Reproduce all of the data, making sure that no line differs from the original.

── Data to process ──

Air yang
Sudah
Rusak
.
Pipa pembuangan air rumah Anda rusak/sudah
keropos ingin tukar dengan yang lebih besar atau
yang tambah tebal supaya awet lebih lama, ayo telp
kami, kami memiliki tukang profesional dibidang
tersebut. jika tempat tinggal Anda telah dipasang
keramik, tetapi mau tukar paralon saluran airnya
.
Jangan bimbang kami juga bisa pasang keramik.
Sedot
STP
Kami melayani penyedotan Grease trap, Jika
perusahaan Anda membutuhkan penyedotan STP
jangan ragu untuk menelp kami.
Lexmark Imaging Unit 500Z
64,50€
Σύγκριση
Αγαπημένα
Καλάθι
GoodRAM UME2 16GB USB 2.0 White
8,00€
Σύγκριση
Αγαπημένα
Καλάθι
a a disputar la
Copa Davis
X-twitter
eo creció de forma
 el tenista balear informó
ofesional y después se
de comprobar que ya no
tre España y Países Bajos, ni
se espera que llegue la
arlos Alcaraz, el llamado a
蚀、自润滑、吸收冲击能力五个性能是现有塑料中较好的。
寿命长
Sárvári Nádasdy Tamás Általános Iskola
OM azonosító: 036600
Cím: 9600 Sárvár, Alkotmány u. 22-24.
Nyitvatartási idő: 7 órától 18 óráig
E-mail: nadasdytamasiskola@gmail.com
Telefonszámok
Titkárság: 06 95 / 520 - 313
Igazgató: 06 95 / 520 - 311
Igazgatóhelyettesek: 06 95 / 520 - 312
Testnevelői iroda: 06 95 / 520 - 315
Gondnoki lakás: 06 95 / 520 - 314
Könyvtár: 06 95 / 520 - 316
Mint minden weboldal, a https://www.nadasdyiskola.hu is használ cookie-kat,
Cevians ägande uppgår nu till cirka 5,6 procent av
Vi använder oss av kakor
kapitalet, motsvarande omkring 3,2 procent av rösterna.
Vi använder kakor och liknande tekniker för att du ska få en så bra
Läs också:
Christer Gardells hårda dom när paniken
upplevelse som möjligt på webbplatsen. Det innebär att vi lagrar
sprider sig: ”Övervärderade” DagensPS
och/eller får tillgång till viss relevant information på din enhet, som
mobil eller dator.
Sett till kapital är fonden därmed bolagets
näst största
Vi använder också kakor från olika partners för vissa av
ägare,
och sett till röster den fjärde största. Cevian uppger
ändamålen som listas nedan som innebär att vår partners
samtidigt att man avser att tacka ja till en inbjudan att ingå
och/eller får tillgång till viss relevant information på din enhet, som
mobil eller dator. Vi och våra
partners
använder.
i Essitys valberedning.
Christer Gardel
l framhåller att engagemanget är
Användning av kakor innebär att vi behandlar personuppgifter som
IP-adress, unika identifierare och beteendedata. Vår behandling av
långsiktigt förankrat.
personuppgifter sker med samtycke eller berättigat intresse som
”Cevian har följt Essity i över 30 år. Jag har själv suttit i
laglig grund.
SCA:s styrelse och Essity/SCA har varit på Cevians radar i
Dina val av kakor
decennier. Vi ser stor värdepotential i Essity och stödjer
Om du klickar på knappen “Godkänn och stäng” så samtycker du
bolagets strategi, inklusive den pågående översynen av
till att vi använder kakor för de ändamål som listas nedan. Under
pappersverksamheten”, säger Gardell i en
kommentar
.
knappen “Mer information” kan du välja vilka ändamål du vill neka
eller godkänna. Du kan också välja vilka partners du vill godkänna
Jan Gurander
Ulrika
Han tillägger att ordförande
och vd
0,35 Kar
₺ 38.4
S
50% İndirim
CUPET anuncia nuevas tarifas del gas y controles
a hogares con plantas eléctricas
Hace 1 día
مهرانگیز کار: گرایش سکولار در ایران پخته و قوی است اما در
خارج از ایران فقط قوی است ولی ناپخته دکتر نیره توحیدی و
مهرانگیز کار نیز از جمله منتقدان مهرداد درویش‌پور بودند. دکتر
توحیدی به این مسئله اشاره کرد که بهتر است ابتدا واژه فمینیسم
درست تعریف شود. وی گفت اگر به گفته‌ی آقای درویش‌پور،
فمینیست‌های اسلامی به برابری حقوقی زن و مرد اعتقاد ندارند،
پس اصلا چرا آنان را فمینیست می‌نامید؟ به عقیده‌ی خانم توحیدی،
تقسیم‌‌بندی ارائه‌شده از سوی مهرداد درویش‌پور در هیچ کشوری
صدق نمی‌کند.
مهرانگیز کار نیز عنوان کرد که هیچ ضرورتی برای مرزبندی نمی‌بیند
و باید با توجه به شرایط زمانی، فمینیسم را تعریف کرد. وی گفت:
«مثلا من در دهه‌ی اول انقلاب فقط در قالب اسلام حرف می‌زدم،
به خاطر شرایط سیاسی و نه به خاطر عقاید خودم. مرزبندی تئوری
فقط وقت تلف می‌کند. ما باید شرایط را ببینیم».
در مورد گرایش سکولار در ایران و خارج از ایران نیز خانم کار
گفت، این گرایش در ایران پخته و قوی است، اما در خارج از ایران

───

» **Response to the task**:
Air yang
Sudah
Rusak
.
Pipa pembuangan air rumah Anda rusak/sudah
keropos ingin tukar dengan yang lebih besar atau
yang tambah tebal supaya awet lebih lama, ayo telp
kami, kami memiliki tukang profesional dibidang
tersebut. jika tempat tinggal Anda telah dipasang
keramik, tetapi mau tukar paralon saluran airnya
.
Jangan bimbang kami juga bisa pasang keramik.
Sedot
STP
Kami melayani penyedotan Grease trap, Jika
perusahaan Anda membutuhkan penyedotan STP
jangan ragu untuk menelp kami.
Lexmark Imaging Unit 500Z
64,50€
Σύγκριση
Αγαπημένα
Καλάθι
GoodRAM UME2 16GB USB 2.0 White
8,00€
Σύγκριση
Αγαπημένα
Καλάθι
a a disputar la
Copa Davis
X-twitter
eo creció de forma
 el tenista balear informó
ofesional y después se
de comprobar que ya no
tre España y Países Bajos, ni
se espera que llegue la
arlos Alcaraz, el llamado a
蚀、自润滑、吸收冲击能力五个性能是现有塑料中较好的。
寿命长
Sárvári Nádasdy Tamás Általános Iskola
OM azonosító: 036600
Cím: 9600 Sárvár, Alkotmány u. 22-24.
Nyitvatartási idő: 7 órától 18 óráig
E-mail: nadasdytamasiskola@gmail.com
Telefonszámok
Titkárság: 06 95 / 520 - 313
Igazgató: 06 95 / 520 - 311
Igazgatóhelyettesek: 06 95 / 520 - 312
Testnevelői iroda: 06 95 / 520 - 315
Gondnoki lakás: 06 95 / 520 - 314
Könyvtár: 06 95 / 520 - 316
Mint minden weboldal, a https://www.nadasdyiskola.hu is használ cookie-kat,
Cevians ägande uppgår nu till cirka 5,6 procent av
Vi använder oss av kakor
kapitalet, motsvarande omkring 3,2 procent av rösterna.
Vi använder kakor och liknande tekniker för att du ska få en så bra
Läs också:
Christer Gardells hårda dom när paniken
upplevelse som möjligt på webbplatsen. Det innebär att vi lagrar
sprider sig: ”Övervärderade” DagensPS
och/eller får tillgång till viss relevant information på din enhet, som
mobil eller dator.
Sett till kapital är fonden därmed bolagets
näst största
Vi använder också kakor från olika partners för vissa av
ägare,
och sett till röster den fjärde största. Cevian uppger
ändamålen som listas nedan som innebär att vår partners
samtidigt att man avser att tacka ja till en inbjudan att ingå
och/eller får tillgång till viss relevant information på din enhet, som
mobil eller dator. Vi och våra
partners
använder.
i Essitys valberedning.
Christer Gardel
l framhåller att engagemanget är
Användning av kakor innebär att vi behandlar personuppgifter som
IP-adress, unika identifierare och beteendedata. Vår behandling av
långsiktigt förankrat.
personuppgifter sker med samtycke eller berättigat intresse som
”Cevian har följt Essity i över 30 år. Jag har själv suttit i
laglig grund.
SCA:s styrelse och Essity/SCA har varit på Cevians radar i
Dina val av kakor
decennier. Vi ser stor värdepotential i Essity och stödjer
Om du klickar på knappen “Godkänn och stäng” så samtycker du
bolagets strategi, inklusive den pågående översynen av
till att vi använder kakor för de ändamål som listas nedan. Under
pappersverksamheten”, säger Gardell i en
kommentar
.
knappen “Mer information” kan du välja vilka ändamål du vill neka
eller godkänna. Du kan också välja vilka partners du vill godkänna
Jan Gurander
Ulrika
Han tillägger att ordförande
och vd
0,35 Kar
₺ 38.4
S
50% İndirim
CUPET anuncia nuevas tarifas del gas y controles
a hogares con plantas eléctricas
Hace 1 día
مهرانگیز کار: گرایش سکولار در ایران پخته و قوی است اما در
خارج از ایران فقط قوی است ولی ناپخته دکتر نیره توحیدی و
مهرانگیز کار نیز از جمله منتقدان مهرداد درویش‌پور بودند. دکتر
توحیدی به این مسئله اشاره کرد که بهتر است ابتدا واژه فمینیسم
درست تعریف شود. وی گفت اگر به گفته‌ی آقای درویش‌پور،
فمینیست‌های اسلامی به برابری حقوقی زن و مرد اعتقاد ندارند،
پس اصلا چرا آنان را فمینیست می‌نامید؟ به عقیده‌ی خانم توحیدی،
تقسیم‌‌بندی ارائه‌شده از سوی مهرداد درویش‌پور در هیچ کشوری
صدق نمی‌کند.
مهرانگیز کار نیز عنوان کرد که هیچ ضرورتی برای مرزبندی نمی‌بیند
و باید با توجه به شرایط زمانی، فمینیسم را تعریف کرد. وی گفت:
«مثلا من در دهه‌ی اول انقلاب فقط در قالب اسلام حرف می‌زدم،
به خاطر شرایط سیاسی و نه به خاطر عقاید خودم. مرزبندی تئوری
فقط وقت تلف می‌کند. ما باید شرایط را ببینیم».
در مورد گرایش سکولار در ایران و خارج از ایران نیز خانم کار
گفت، این گرایش در ایران پخته و قوی است، اما در خارج از ایران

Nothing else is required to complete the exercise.